La 3D au service de la médecine

392
0
<<<
>>>

Depuis plusieurs mois, les innovations technologiques destinées à perfectionner la médecine ne cessent de se multiplier. En France, Caen et Toulouse se sont récemment distinguées par l’utilisation et le développement de techniques prometteuses visant principalement à améliorer la prise en charge et les traitements des cancers.

Un scanner 3D au CHU de Caen

Le service de médecine nucléaire du Centre hospitalier universitaire de Caen (Calvados) est équipé depuis mai 2018 d’un système d’imagerie révolutionnaire permettant de prendre des clichés du corps entier en trois dimensions, à 360 ° et en très haute définition. Ce scanner conçu par une entreprise israélienne constitue une innovation médicale unique au Monde.

En effet, les systèmes d’imagerie actuels ne donnent lieu qu’à des images en deux dimensions ou en 3D partielle et nécessitent de nombreux clichés pris sous différents angles afin d’obtenir une vue d’ensemble. Ce nouveau système est équipé de douze bras, eux-mêmes dotés de 96 capteurs qui vont effleurer le corps du patient et réaliser un cliché unique.

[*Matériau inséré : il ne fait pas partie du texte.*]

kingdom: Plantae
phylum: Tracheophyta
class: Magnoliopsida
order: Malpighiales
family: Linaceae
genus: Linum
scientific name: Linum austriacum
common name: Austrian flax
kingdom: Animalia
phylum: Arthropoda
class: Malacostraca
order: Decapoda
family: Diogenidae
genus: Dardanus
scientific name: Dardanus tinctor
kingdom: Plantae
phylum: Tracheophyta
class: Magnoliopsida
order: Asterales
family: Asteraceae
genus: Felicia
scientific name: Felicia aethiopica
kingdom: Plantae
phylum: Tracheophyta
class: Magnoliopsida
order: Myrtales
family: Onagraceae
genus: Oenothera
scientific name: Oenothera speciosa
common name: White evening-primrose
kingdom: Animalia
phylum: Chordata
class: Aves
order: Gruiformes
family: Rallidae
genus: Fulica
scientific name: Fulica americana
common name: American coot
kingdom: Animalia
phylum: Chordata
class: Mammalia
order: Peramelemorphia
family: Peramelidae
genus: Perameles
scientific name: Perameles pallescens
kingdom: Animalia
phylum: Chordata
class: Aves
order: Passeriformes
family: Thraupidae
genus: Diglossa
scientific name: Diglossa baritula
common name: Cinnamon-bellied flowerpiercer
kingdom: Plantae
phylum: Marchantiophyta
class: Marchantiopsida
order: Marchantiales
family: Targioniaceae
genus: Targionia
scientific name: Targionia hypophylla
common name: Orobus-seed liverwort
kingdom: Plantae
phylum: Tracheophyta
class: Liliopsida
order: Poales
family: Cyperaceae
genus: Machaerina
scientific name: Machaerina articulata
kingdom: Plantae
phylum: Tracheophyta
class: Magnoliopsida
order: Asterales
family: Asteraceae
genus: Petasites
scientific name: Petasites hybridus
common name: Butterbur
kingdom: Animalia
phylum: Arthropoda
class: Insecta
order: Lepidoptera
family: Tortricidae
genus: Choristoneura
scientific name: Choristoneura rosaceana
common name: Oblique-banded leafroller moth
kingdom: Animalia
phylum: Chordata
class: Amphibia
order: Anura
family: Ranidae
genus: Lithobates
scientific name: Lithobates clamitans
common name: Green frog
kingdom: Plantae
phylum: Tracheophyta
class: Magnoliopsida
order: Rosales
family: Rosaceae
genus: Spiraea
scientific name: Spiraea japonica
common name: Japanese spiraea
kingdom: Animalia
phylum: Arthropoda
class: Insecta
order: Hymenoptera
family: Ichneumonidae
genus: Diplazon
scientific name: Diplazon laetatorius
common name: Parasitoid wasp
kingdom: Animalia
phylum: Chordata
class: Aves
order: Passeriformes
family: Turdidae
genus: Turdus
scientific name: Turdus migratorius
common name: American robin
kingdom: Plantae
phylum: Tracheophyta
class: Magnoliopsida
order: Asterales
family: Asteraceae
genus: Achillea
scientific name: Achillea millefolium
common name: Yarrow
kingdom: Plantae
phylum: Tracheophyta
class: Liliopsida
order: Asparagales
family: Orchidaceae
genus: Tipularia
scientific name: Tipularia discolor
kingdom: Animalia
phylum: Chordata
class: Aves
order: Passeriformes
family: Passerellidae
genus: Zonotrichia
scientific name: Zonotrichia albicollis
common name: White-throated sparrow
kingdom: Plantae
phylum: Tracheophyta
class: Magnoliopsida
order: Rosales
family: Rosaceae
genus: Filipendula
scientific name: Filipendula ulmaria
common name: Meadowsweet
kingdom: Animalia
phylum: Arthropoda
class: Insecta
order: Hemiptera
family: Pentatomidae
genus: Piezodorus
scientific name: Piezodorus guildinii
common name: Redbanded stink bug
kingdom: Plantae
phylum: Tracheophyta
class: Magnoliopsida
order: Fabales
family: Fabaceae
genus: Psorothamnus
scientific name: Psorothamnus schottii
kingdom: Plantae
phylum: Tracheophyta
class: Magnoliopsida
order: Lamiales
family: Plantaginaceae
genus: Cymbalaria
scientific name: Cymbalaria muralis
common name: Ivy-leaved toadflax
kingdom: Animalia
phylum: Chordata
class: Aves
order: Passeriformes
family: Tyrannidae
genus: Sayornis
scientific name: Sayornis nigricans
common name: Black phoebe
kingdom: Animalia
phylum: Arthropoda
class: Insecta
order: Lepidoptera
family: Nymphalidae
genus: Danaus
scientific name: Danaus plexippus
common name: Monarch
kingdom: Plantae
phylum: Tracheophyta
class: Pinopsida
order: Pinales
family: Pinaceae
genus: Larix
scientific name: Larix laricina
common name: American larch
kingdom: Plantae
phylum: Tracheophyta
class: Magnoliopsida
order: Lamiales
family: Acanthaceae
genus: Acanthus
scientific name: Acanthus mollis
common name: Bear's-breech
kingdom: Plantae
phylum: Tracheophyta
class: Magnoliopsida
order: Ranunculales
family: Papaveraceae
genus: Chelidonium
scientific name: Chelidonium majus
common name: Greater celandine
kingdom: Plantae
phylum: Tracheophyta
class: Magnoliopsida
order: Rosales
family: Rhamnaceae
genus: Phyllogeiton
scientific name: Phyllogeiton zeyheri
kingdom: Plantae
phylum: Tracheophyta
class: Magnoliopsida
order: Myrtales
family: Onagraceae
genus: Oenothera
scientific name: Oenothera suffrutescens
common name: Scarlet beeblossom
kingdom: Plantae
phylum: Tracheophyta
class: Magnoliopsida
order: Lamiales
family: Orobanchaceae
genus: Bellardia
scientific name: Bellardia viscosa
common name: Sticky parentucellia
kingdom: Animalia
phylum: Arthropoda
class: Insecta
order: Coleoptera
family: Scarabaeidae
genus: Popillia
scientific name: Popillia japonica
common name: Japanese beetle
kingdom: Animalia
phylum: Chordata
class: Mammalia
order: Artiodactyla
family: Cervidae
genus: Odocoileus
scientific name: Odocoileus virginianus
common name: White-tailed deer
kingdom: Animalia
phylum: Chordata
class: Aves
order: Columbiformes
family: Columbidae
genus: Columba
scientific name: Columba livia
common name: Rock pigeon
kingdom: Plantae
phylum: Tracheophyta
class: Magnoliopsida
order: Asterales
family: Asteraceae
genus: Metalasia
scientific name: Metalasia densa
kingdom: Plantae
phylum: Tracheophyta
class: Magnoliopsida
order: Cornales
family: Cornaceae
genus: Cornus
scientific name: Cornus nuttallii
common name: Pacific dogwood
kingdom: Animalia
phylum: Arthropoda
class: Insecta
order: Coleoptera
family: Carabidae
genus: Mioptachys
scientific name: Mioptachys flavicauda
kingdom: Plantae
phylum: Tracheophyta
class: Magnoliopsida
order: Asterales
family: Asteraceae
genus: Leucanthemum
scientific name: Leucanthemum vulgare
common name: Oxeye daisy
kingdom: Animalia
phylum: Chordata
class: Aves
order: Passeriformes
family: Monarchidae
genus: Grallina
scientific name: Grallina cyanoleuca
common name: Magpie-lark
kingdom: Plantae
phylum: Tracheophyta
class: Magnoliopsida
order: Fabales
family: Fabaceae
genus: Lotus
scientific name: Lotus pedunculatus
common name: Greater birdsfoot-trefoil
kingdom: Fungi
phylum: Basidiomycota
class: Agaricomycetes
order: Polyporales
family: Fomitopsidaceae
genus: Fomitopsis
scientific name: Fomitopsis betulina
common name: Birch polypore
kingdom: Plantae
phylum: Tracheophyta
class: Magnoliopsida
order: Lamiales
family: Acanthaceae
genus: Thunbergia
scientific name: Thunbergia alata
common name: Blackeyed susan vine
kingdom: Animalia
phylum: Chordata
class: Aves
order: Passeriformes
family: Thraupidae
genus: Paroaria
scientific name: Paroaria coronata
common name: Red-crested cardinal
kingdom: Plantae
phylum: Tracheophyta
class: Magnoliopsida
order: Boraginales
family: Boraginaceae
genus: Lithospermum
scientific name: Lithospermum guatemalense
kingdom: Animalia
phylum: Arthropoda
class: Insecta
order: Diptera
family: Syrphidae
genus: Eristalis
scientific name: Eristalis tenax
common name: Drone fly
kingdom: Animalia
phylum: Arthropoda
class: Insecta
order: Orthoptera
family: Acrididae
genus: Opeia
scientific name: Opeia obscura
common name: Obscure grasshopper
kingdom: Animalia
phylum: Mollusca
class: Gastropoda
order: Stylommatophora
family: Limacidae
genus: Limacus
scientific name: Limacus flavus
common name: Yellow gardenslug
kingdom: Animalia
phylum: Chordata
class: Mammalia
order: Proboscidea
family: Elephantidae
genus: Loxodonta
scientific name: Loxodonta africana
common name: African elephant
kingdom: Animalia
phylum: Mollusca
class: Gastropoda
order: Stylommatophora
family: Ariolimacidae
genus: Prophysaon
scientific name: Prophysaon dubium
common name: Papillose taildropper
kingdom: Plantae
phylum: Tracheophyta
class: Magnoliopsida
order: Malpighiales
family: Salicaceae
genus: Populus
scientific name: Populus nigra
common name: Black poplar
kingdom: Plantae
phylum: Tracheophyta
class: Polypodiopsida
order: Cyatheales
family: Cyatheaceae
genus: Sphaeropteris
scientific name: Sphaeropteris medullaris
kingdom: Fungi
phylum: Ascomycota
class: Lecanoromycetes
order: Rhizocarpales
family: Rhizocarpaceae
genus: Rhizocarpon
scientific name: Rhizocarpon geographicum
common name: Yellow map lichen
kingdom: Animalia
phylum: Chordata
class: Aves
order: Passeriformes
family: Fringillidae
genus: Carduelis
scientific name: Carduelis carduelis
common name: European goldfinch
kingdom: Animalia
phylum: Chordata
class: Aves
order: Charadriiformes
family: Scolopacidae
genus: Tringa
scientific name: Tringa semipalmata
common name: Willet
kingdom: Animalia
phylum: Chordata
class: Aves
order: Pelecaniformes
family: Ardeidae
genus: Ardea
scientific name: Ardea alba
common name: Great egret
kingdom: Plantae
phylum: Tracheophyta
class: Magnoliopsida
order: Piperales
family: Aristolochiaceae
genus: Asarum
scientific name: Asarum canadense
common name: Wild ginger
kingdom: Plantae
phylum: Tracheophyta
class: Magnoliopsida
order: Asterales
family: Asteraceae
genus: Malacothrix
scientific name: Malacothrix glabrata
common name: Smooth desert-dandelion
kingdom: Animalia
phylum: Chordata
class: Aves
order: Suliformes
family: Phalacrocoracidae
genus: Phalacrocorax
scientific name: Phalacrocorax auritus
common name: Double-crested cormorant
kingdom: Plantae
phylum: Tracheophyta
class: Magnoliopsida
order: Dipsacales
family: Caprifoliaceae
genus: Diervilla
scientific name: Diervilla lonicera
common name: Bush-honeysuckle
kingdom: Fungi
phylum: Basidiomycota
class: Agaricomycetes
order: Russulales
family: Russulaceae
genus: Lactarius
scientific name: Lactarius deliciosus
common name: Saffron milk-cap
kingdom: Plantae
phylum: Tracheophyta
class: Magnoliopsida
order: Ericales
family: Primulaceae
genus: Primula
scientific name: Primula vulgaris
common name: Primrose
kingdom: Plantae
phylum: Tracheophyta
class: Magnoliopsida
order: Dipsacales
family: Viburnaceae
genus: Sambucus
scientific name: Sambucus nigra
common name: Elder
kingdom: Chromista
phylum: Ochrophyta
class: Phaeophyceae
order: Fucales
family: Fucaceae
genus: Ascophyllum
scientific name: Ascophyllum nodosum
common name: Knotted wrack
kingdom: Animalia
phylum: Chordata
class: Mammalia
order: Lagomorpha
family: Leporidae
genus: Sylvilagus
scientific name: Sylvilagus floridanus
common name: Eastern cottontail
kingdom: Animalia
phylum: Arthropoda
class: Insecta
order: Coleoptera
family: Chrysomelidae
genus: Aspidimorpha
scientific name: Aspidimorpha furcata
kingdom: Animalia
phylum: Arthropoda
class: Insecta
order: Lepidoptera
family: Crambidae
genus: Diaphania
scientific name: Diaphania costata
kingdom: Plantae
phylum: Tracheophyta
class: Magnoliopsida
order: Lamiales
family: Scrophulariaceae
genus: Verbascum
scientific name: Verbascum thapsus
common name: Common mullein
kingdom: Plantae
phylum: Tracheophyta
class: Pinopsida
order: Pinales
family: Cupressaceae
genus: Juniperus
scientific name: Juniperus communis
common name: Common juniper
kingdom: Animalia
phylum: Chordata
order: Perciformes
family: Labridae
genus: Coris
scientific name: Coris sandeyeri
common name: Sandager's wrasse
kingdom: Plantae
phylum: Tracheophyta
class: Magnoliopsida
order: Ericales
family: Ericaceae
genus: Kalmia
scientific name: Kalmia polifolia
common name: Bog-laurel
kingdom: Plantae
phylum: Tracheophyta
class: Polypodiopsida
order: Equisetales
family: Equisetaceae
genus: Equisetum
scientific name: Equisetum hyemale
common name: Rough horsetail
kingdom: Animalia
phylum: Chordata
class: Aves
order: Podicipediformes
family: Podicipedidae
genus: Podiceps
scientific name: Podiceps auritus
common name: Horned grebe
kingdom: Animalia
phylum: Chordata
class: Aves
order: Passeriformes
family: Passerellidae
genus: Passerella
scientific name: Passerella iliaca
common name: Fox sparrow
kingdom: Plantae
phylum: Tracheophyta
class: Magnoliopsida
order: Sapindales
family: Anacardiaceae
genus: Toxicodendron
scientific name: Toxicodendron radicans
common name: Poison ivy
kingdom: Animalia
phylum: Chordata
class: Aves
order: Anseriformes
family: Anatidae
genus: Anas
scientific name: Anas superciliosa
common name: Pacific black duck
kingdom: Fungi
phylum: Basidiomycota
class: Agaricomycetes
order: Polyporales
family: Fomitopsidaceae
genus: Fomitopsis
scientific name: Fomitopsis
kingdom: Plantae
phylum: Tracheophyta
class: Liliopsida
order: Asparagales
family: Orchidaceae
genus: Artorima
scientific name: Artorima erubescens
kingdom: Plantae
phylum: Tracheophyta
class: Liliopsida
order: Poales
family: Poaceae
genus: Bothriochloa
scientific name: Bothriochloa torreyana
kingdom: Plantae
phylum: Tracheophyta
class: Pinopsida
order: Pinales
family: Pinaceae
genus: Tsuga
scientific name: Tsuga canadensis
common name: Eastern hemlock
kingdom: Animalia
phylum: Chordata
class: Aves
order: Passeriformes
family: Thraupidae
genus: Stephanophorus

Le CHU effectue une dernière phase de test sur des patients volontaires avant une validation internationale. Ce scanner 3D devrait permettre de réaliser des examens plus précis, plus rapides et donc moins irradiants. Il pourrait être utilisé pour déceler de manière plus précoce une maladie de Parkinson, une embolie pulmonaire ou des métastases osseuses par exemple.

Caen à la pointe de l’imagerie médicale

Le CHU de Caen avait déjà montré sa position de leader en équipant le Centre François Baclesse, spécialisé dans le traitement des cancers, d’un TEP-Scan numérique réalisant des mesures en 3D facilitant la détection de lésions et de tumeurs de taille réduite.

Avec ce scanner 3D dernier cri, Caen confirme son expertise au niveau européen et sa volonté de développer une plateforme de formation ouverte à l’international.

Une épuisette 3D contre les cellules cancéreuses

A Toulouse (Haute-Garonne), une équipe du Laboratoire d’analyse et d’architecture des systèmes (Laas-CNRS) a travaillé en collaboration avec des urologues du CHU et de l’Institut universitaire du cancer (IUCT) pour créer une épuisette 3D microscopique capable de capturer les cellules cancéreuses qui circulent dans le sang et sont à l’origine des métastases.

Cette épuisette à peine plus grande qu’un cheveu est constituée d’un filet en métal polymère qui peut être inséré dans une veine du bras et procéder au filtrage du sang afin d’en extraire les cellules tumorales circulantes (CTC), plus grosses et plus rigides que les cellules sanguines. Les équipes à l’origine du projet le présentent comme une sorte de « biopsie liquide ».

Licencié au sein de la startup SmartCatch, ce système d’épuisette 3D fonctionne déjà in vitro dans une veine artificielle et pourrait être disponible d’ici deux ans. Moins invasif et plus rapide que les examens actuels, il permettrait d’établir de manière fiable et précise le pronostic métastatique des patients et de se diriger vers une médecine personnalisée.